→ **Given task A**:
List the usernames of everyone who posts in the forum thread about selling a DirecTV TiVo.
→ **Given task B**:
In the forum thread about selling a DirecTV TiVo, how many hours can the unit record?

→ **Given text**:
# Direct Tivo series2 R10 available for sale



## milo99 (Oct 14, 2002)

I have one of these lying around, in good working condition but I no longer have DirecTV so it's not needed. It's the 70 hour recording capacity one, DirecTV branded R10 model. There isn't much interest on ebay, so rather than listing it on there and constantly relisting it, i'd be happy to sell it to someone directly. if you prefer the buyer protections on ebay, we can always agree for me to post it on ebay with an agreed to "buy it now" price, and go through there. whatever works. 

if anybody wants it, let me know. give me an offer (plus actual cost of shipping) via PM or email.


----------



## iceturkee (May 26, 2005)

gotta ask, do you own the unit or is it a lease?


----------



## milo99 (Oct 14, 2002)

iceturkee said:


> gotta ask, do you own the unit or is it a lease?


own... it's been sitting for 3 years now unused (after about 1 year of use). Kept it around in case i went back to Dtv, but alas, i moved to a house with FiOS and moved to HD for good, so won't be needing any more.


----------



## Wil (Sep 27, 2002)

I'm always interested in keeping these things going and out of landfills, but I pay shipping only.


----------



## milo99 (Oct 14, 2002)

Wil said:


> I'm always interested in keeping these things going and out of landfills, but I pay shipping only.


well... if i can't find someone to sell it to, i'll let you know!


----------

→ **Provided records**:
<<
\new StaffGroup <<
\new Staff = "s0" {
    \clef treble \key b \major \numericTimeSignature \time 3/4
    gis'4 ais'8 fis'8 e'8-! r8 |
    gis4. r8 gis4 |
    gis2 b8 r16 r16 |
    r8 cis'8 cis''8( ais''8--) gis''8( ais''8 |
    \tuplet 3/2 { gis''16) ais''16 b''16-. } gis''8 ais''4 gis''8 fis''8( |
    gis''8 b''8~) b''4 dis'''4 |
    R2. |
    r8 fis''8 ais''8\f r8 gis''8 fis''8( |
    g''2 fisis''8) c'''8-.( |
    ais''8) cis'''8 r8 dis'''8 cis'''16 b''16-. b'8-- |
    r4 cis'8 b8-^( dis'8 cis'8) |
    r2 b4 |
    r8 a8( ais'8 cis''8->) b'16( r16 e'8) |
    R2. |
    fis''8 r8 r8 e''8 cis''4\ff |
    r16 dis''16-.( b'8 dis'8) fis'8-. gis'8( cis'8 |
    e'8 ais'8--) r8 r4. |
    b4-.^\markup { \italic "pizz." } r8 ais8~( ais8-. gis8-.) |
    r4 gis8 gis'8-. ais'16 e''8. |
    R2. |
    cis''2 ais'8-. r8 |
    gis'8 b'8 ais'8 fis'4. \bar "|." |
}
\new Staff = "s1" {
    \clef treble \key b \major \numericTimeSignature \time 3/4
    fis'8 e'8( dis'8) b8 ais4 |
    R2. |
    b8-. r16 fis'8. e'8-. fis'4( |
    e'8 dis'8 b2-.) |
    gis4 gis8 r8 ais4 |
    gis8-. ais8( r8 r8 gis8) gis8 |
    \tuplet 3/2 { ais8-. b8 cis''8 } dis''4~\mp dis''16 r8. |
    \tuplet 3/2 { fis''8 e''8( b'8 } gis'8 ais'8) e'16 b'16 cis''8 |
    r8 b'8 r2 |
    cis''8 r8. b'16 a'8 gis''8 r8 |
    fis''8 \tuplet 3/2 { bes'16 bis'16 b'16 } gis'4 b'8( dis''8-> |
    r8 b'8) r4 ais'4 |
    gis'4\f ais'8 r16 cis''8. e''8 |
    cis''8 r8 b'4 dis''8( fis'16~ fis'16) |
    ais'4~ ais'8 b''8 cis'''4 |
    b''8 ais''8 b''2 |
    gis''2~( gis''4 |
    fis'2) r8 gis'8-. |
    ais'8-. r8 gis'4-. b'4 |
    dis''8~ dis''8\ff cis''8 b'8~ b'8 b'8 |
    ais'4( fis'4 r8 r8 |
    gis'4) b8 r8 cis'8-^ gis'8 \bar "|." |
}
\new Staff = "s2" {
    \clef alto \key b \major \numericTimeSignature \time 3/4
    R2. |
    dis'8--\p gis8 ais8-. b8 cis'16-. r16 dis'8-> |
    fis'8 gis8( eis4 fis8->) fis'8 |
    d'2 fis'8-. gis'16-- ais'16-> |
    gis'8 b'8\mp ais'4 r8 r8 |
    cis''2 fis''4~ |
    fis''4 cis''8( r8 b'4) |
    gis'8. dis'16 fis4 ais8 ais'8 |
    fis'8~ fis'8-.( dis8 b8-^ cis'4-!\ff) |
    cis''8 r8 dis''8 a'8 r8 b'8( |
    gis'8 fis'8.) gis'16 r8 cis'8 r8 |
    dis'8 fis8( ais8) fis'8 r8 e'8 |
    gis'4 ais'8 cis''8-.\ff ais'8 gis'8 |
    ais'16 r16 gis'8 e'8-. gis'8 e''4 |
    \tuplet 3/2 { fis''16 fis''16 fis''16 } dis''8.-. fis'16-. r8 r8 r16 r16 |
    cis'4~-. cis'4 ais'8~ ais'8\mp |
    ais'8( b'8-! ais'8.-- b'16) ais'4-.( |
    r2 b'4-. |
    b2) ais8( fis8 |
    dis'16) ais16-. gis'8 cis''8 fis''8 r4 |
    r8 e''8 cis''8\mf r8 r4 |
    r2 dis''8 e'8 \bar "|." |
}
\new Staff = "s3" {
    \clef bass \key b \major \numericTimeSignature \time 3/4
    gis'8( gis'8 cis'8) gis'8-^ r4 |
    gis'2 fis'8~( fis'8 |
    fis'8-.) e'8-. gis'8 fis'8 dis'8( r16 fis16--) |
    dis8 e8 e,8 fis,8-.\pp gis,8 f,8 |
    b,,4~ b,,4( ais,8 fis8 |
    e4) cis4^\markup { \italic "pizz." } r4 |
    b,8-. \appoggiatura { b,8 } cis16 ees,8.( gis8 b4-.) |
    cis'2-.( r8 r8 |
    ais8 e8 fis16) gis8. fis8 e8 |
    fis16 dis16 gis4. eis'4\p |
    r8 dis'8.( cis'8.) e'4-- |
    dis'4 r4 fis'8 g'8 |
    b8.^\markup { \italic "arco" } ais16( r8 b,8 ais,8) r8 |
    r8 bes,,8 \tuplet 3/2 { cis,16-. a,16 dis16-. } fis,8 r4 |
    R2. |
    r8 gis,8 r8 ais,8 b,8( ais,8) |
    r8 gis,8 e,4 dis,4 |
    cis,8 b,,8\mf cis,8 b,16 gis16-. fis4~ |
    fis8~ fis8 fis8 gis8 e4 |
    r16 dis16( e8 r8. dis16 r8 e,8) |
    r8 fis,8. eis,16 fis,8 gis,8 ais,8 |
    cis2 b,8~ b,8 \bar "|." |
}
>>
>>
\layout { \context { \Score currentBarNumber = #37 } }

* * *

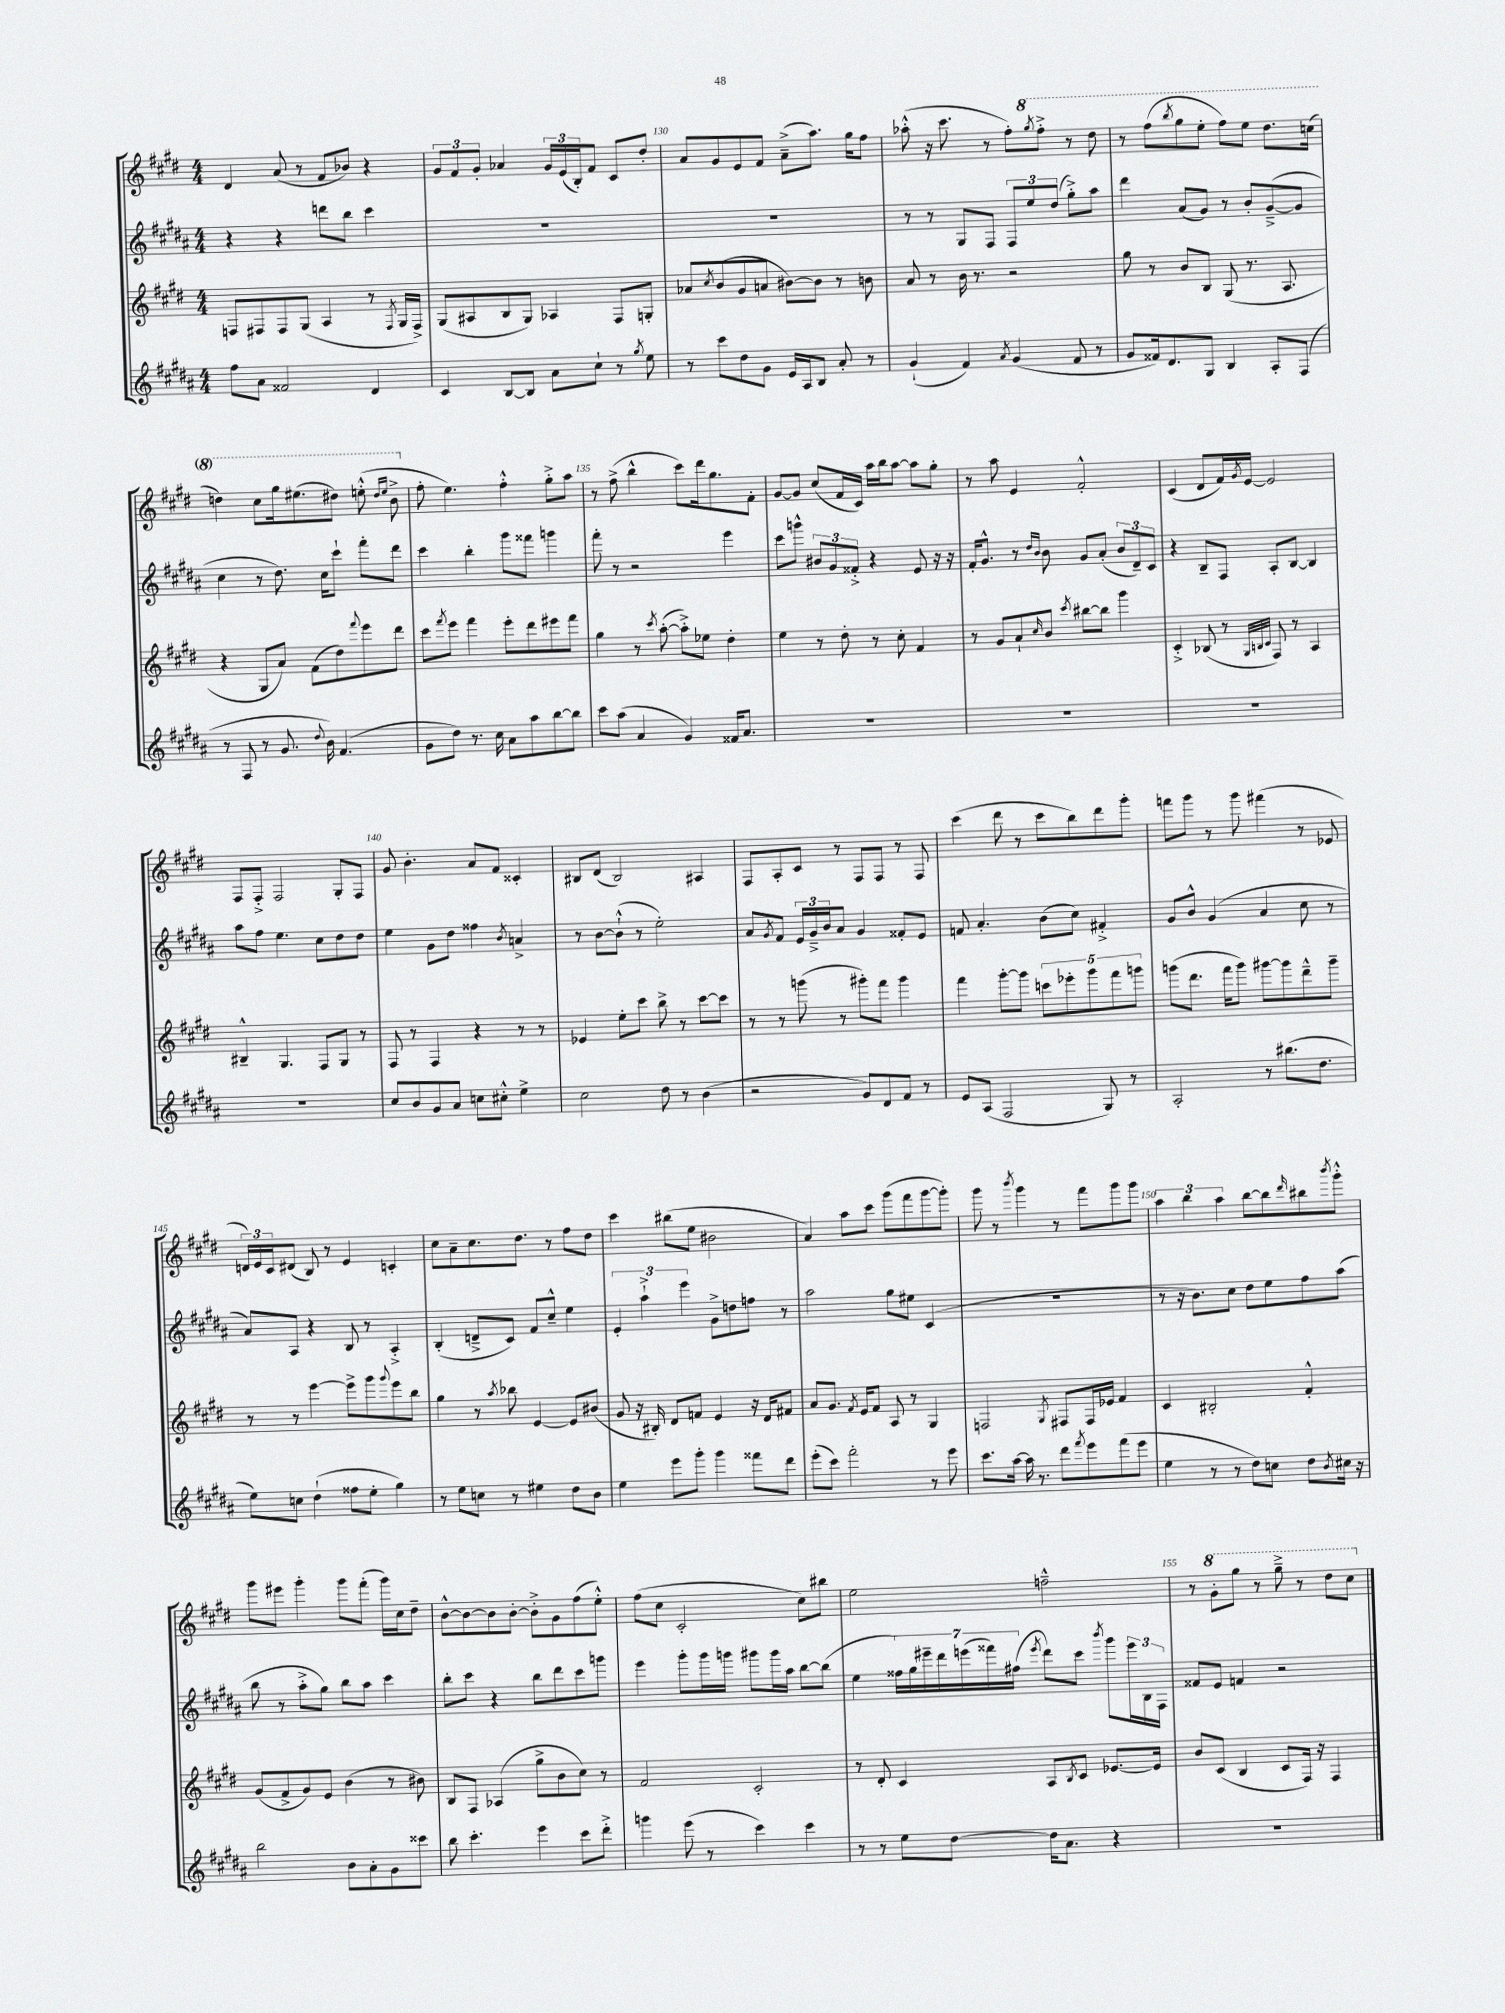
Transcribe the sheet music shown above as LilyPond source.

→ **Output A**:
milo99, iceturkee, Wil

→ **Output B**:
70 hours